SWEDEN

Immigration enhanced academic productivity at Lund – Study
The influx of Asian academics to Lund University following the liberalisation of Swedish work migration rules in 2008 led to an increase in the publication output of the researchers who were working at departments receiving many of the incoming researchers, according to a new study by a PhD candidate.In 2001, just over 4,000 researchers in Swedish academia were born outside Sweden, corresponding to about 21% of all academic researchers at that time. In 2011, the number of foreign-born researchers had doubled to more than 8,000, or almost 30% of Swedish academia.
“One effect of the inflow of Asian scientists was that Lund scientists who already were productive increased their academic production significantly,” PhD candidate John Källström said.
This is the conclusion of his dissertation, Mobility in Science, which investigates the internationalisation of universities and its impact upon knowledge production.
The dissertation is composed of three empirical studies: “The impact of immigration on scientists’ productivity: Evidence from a Swedish policy reform”; “Does mobility across universities raise scientific productivity?” and “On the social origin of the scientists: How intergenerational (im-)mobility shapes science”.

# Work request 1:
Based on the Lund immigration article, decide whether each statement agrees with it. Answer yes or no for each, and quote the words from the article that settle it.
(a) By 2011, foreign-born researchers made up almost 30% of Swedish academia.
(b) Sweden liberalised its work migration rules in 2001.
(c) The dissertation consists of four empirical studies.
# Work request 2:
Rewrite the stretch of the Lund immigration article from "Immigration enhanced academic" through "John Källström said.", swapping "Asian" for "European" throughout.
# Work request 3:
List every title of a dissertation or study that the Lund immigration article names.

# Dataset content:
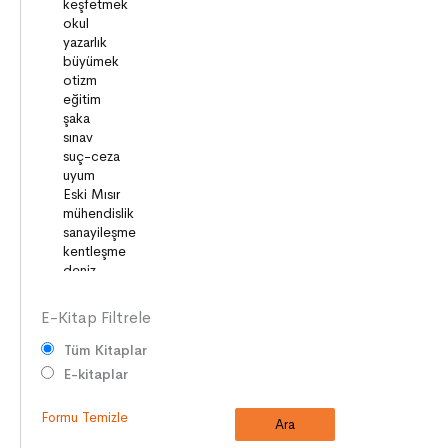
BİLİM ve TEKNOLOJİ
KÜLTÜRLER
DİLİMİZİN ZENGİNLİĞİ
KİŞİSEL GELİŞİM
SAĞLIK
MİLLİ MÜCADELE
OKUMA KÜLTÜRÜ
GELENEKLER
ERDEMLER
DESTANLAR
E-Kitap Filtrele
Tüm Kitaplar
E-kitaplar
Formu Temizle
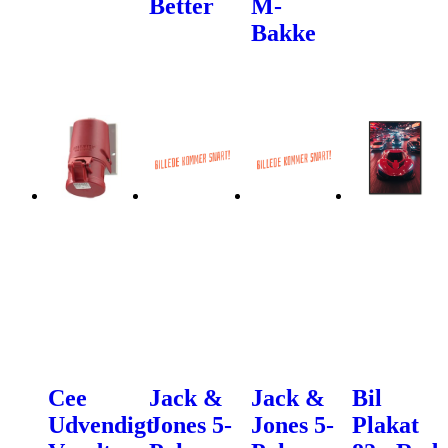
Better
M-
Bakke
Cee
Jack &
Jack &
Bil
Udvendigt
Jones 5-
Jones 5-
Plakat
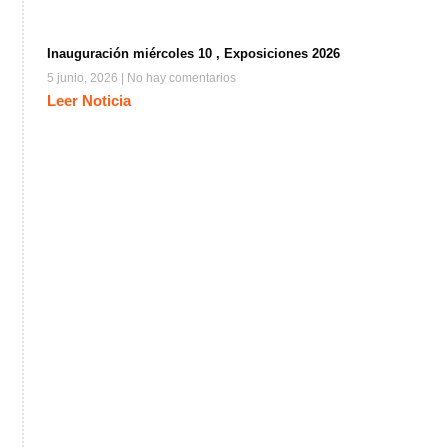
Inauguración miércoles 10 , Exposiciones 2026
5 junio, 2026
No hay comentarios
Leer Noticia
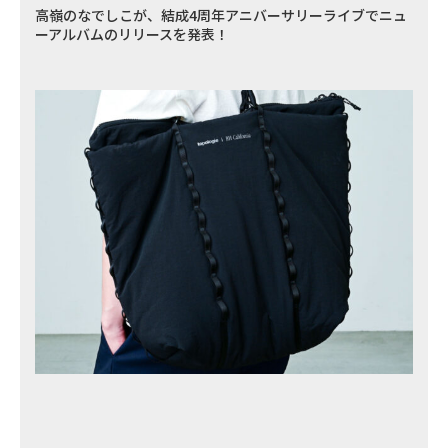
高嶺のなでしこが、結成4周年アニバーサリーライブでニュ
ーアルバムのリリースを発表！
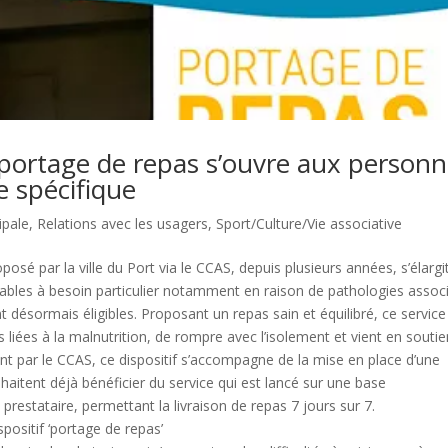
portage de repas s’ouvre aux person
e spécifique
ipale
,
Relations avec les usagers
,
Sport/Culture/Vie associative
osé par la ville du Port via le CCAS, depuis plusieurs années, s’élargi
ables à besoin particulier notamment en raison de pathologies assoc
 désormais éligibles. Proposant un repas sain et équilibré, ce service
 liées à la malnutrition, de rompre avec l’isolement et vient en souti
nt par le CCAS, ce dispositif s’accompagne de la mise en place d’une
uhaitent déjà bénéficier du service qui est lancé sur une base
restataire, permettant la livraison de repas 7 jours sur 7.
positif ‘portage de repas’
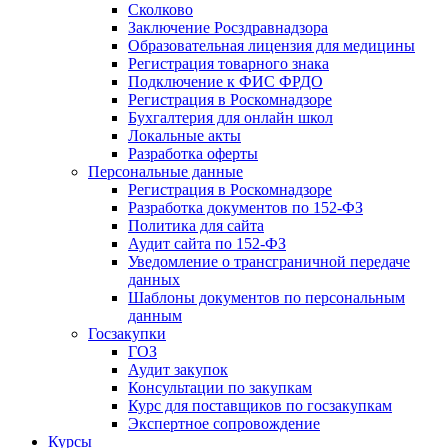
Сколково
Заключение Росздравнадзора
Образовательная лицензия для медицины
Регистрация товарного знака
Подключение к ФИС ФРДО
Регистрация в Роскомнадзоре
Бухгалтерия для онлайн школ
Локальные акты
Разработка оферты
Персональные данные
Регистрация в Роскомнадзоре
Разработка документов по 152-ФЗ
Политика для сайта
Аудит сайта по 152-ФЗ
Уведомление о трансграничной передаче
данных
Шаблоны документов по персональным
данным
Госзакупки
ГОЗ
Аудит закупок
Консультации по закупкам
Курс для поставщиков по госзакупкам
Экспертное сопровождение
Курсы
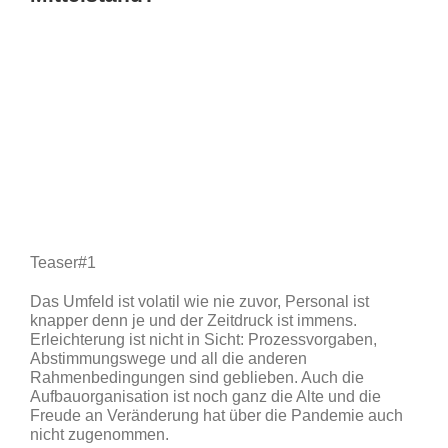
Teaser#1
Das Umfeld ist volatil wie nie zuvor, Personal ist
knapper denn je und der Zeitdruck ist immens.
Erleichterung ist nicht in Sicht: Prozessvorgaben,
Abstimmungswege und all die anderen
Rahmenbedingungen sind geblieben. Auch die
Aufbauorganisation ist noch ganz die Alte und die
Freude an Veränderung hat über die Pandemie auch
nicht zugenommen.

# Task answer 1:
(a) Yes: "or almost 30% of Swedish academia"
(b) No: "the liberalisation of Swedish work migration rules in 2008"
(c) No: "The dissertation is composed of three empirical studies"

# Task answer 2:
Immigration enhanced academic productivity at Lund – Study
The influx of European academics to Lund University following the liberalisation of Swedish work migration rules in 2008 led to an increase in the publication output of the researchers who were working at departments receiving many of the incoming researchers, according to a new study by a PhD candidate.In 2001, just over 4,000 researchers in Swedish academia were born outside Sweden, corresponding to about 21% of all academic researchers at that time. In 2011, the number of foreign-born researchers had doubled to more than 8,000, or almost 30% of Swedish academia.
“One effect of the inflow of European scientists was that Lund scientists who already were productive increased their academic production significantly,” PhD candidate John Källström said.

# Task answer 3:
Mobility in Science
The impact of immigration on scientists' productivity: Evidence from a Swedish policy reform
Does mobility across universities raise scientific productivity?
On the social origin of the scientists: How intergenerational (im-)mobility shapes science